Libbey has announced that it plans to cut some existing positions to create new positions that are better aligned with its future strategy.
Toledo-based glassmaker Libbey Inc. has announced that it plans to eliminate some existing positions in order to create a number of new positions that are better aligned with its future strategy. Chief Executive Officer Stephanie Streeter said the cuts will amount to 3% of its existing global salaried workforce.
“However, we expect to simultaneously create new positions focused on bringing in completely new talent and creating new roles, primarily in the commercial and supply-chain areas,” she said.
First-quarter sales for Libbey were USD 187.4 million, up 3% from last year. Stronger sales in the Americas and the Asia-Pacific region made up for lower sales in Europe.
In the long term, officials said net employment will be unchanged. As of last December, Libbey had about 6,500 employees worldwide, most of whom are hourly, union-represented workers.
Ms. Streeter emphasized that the shakeup is not aimed at cutting costs.
“I want to be really clear, this is not a cost-reduction activity. These actions are being executed with the pure intent to reinvest in the business and add capabilities in critical new functions that are focused on driving future profitable growth.”

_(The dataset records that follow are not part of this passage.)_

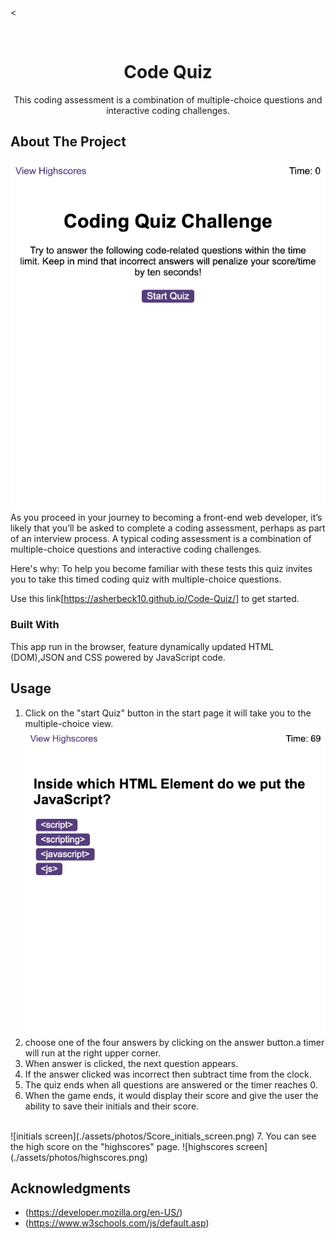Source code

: <
<!-- PROJECT LOGO -->
<br />


  <h1 align="center">Code Quiz</h1>

  <p align="center">
    This coding assessment is a combination of multiple-choice questions and interactive coding challenges. 
    <br />
   

<!-- ABOUT THE PROJECT -->
## About The Project

![Product start screen](./assets/photos/Code-Quiz_first.png)
As you proceed in your journey to becoming a front-end web developer, it’s likely that you’ll be asked to complete a coding assessment, perhaps as part of an interview process. A typical coding assessment is a combination of multiple-choice questions and interactive coding challenges. 


Here's why:
To help you become familiar with these tests this quiz invites you to take this timed coding quiz with multiple-choice questions. 
 
Use this link[https://asherbeck10.github.io/Code-Quiz/] to get started.




### Built With
This app  run in the browser, feature dynamically updated HTML (DOM),JSON and CSS powered by JavaScript code.


<!-- USAGE EXAMPLES -->
## Usage
1. Click on the "start Quiz" button  in the start page it will take you to the multiple-choice view.
![multiple-choice screen](./assets/photos/multiple-choice%20screen%5D.png)
2. choose one of the four answers by clicking on the answer button.a timer will run at the right upper corner.
3. When answer is clicked, the next question appears.
4. If the answer clicked was incorrect then subtract time from the clock.
5. The quiz ends when all questions are answered or the timer reaches 0.
6. When the game ends, it would display their score and give the user the ability to save their initials and their score.
<br>
![initials screen](./assets/photos/Score_initials_screen.png)
7. You can see the  high score on the "highscores" page. 
![highscores screen](./assets/photos/highscores.png)





<!-- ACKNOWLEDGMENTS -->
## Acknowledgments

* (https://developer.mozilla.org/en-US/)
* (https://www.w3schools.com/js/default.asp)


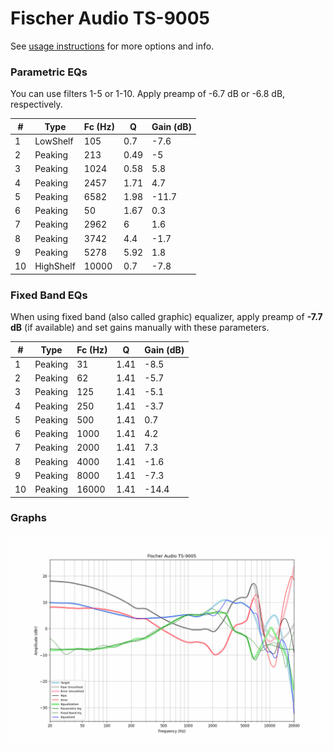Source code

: # Fischer Audio TS-9005
See [usage instructions](https://github.com/jaakkopasanen/AutoEq#usage) for more options and info.

### Parametric EQs
You can use filters 1-5 or 1-10. Apply preamp of -6.7 dB or -6.8 dB, respectively.

|   # | Type      |   Fc (Hz) |    Q |   Gain (dB) |
|-----|-----------|-----------|------|-------------|
|   1 | LowShelf  |       105 | 0.7  |        -7.6 |
|   2 | Peaking   |       213 | 0.49 |        -5   |
|   3 | Peaking   |      1024 | 0.58 |         5.8 |
|   4 | Peaking   |      2457 | 1.71 |         4.7 |
|   5 | Peaking   |      6582 | 1.98 |       -11.7 |
|   6 | Peaking   |        50 | 1.67 |         0.3 |
|   7 | Peaking   |      2962 | 6    |         1.6 |
|   8 | Peaking   |      3742 | 4.4  |        -1.7 |
|   9 | Peaking   |      5278 | 5.92 |         1.8 |
|  10 | HighShelf |     10000 | 0.7  |        -7.8 |

### Fixed Band EQs
When using fixed band (also called graphic) equalizer, apply preamp of **-7.7 dB** (if available) and set gains manually with these parameters.

|   # | Type    |   Fc (Hz) |    Q |   Gain (dB) |
|-----|---------|-----------|------|-------------|
|   1 | Peaking |        31 | 1.41 |        -8.5 |
|   2 | Peaking |        62 | 1.41 |        -5.7 |
|   3 | Peaking |       125 | 1.41 |        -5.1 |
|   4 | Peaking |       250 | 1.41 |        -3.7 |
|   5 | Peaking |       500 | 1.41 |         0.7 |
|   6 | Peaking |      1000 | 1.41 |         4.2 |
|   7 | Peaking |      2000 | 1.41 |         7.3 |
|   8 | Peaking |      4000 | 1.41 |        -1.6 |
|   9 | Peaking |      8000 | 1.41 |        -7.3 |
|  10 | Peaking |     16000 | 1.41 |       -14.4 |

### Graphs
![](./Fischer%20Audio%20TS-9005.png)

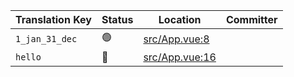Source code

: | Translation Key | Status | Location | Committer |
|-----------------|--------|----------|-----------|
| `1_jan_31_dec` | 🟢 | [src/App.vue:8](https://github.com/staging-gh-org/testRepo/blob/01edcbad489c5c17734c3feed890cb71f70b1f21/src/App.vue#L8) |  |
| `hello` | 🔴 | [src/App.vue:16](https://github.com/staging-gh-org/testRepo/blob/01edcbad489c5c17734c3feed890cb71f70b1f21/src/App.vue#L16) |  |

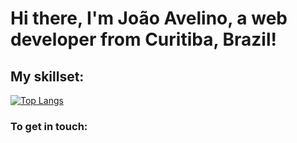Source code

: # Hi there, I'm João Avelino, a web developer from Curitiba, Brazil!

## My skillset:

[![Top Langs](https://github-readme-stats.vercel.app/api/top-langs/?username=joaolavelino&layout=compact)](https://github.com/anuraghazra/github-readme-stats)

### To get in touch:



<!--
**joaolavelino/joaolavelino** is a ✨ _special_ ✨ repository because its `README.md` (this file) appears on your GitHub profile.

Here are some ideas to get you started:

- 🔭 I’m currently working on ...
- 🌱 I’m currently learning ...
- 👯 I’m looking to collaborate on ...
- 🤔 I’m looking for help with ...
- 💬 Ask me about ...
- 📫 How to reach me: ...
- 😄 Pronouns: ...
- ⚡ Fun fact: ...
-->
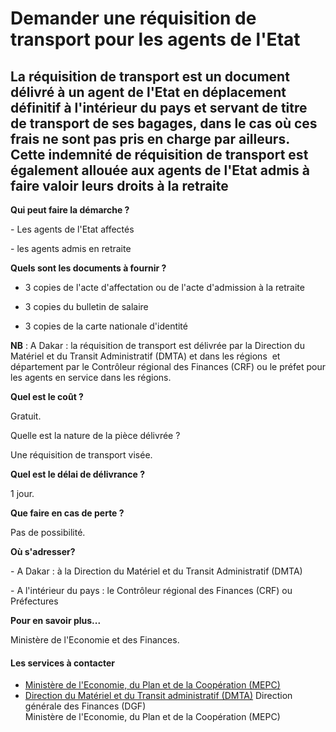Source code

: # Demander une réquisition de transport pour les agents de l'Etat

La réquisition de transport est un document délivré à un agent de l'Etat en déplacement définitif à l'intérieur du pays et servant de titre de transport de ses bagages, dans le cas où ces frais ne sont pas pris en charge par ailleurs. Cette indemnité de réquisition de transport est également allouée aux agents de l'Etat admis à faire valoir leurs droits à la retraite
---------------------------------------------------------------------------------------------------------------------------------------------------------------------------------------------------------------------------------------------------------------------------------------------------------------------------------------------------------------------------------

**Qui peut faire la démarche ?**

\- Les agents de l'Etat affectés

\- les agents admis en retraite  

**Quels sont les documents à fournir ?**

*   3 copies de l'acte d'affectation ou de l'acte d'admission à la retraite
*   3 copies du bulletin de salaire  
    
*   3 copies de la carte nationale d'identité  
    

**NB** : A Dakar : la réquisition de transport est délivrée par la Direction du Matériel et du Transit Administratif (DMTA) et dans les régions  et département par le Contrôleur régional des Finances (CRF) ou le préfet pour les agents en service dans les régions.  

**Quel est le coût ?**

Gratuit.

Quelle est la nature de la pièce délivrée ?

Une réquisition de transport visée.  

**Quel est le délai de délivrance ?**

1 jour.  

**Que faire en cas de perte ?**

Pas de possibilité.  

**Où s'adresser?**

\- A Dakar : à la Direction du Matériel et du Transit Administratif (DMTA)

\- A l'intérieur du pays : le Contrôleur régional des Finances (CRF) ou Préfectures

**Pour en savoir plus...**

Ministère de l'Economie et des Finances.

#### Les services à contacter

*   [Ministère de l'Economie, du Plan et de la Coopération (MEPC)](../../../services/ministere-de-leconomie-du-plan-et-de-la-cooperation-mepc.md)
*   [Direction du Matériel et du Transit administratif (DMTA)](../../../services/direction-du-materiel-et-du-transit-administratif-dmta.md) Direction générale des Finances (DGF)  
    Ministère de l'Economie, du Plan et de la Coopération (MEPC)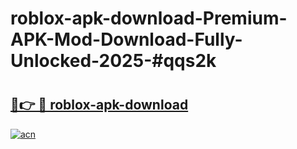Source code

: # roblox-apk-download-Premium-APK-Mod-Download-Fully-Unlocked-2025-#qqs2k

# <h2><a href="https://bedroomkl.my?title=roblox-apk-download&ref=1AP">🔗👉 🔴 roblox-apk-download</a></h2>

[![acn](https://github.com/user-attachments/assets/0f9c940e-d8b0-45ae-aac7-cd30a18b3e1c)](https://bedroomkl.my?title=roblox-apk-download&ref=1AP)


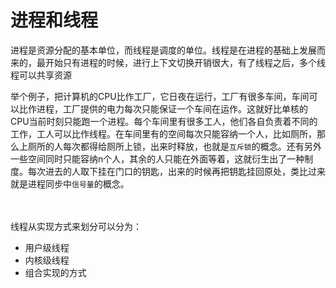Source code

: # 进程和线程

进程是资源分配的基本单位，而线程是调度的单位。线程是在进程的基础上发展而来的，最开始只有进程的时候，进行上下文切换开销很大，有了线程之后，多个线程可以共享资源

举个例子，把计算机的CPU比作工厂，它日夜在运行，工厂有很多车间，车间可以比作进程，工厂提供的电力每次只能保证一个车间在运作。这就好比单核的CPU当前时刻只能跑一个进程。每个车间里有很多工人，他们各自负责着不同的工作，工人可以比作线程。在车间里有的空间每次只能容纳一个人，比如厕所，那么上厕所的人每次都得给厕所上锁，出来时释放，也就是`互斥锁`的概念。还有另外一些空间同时只能容纳n个人，其余的人只能在外面等着，这就衍生出了一种制度。每次进去的人取下挂在门口的钥匙，出来的时候再把钥匙挂回原处，类比过来就是进程同步中`信号量`的概念。

<br><br>
线程从实现方式来划分可以分为：<br>
- 用户级线程  
- 内核级线程  
- 组合实现的方式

Libbey also reported its first-quarter financial results. The company said it returned a first-quarter profit of USD 3.1 million, reversing a similar loss to start out 2014.
First-quarter sales were USD 187.4 million, up 3% from last year. Stronger sales in the Americas and the Asia-Pacific region made up for lower sales in Europe.
The company’s first-quarter earnings translate to 14 cents per share. Last year, Libbey lost 16 cents per share in the first quarter.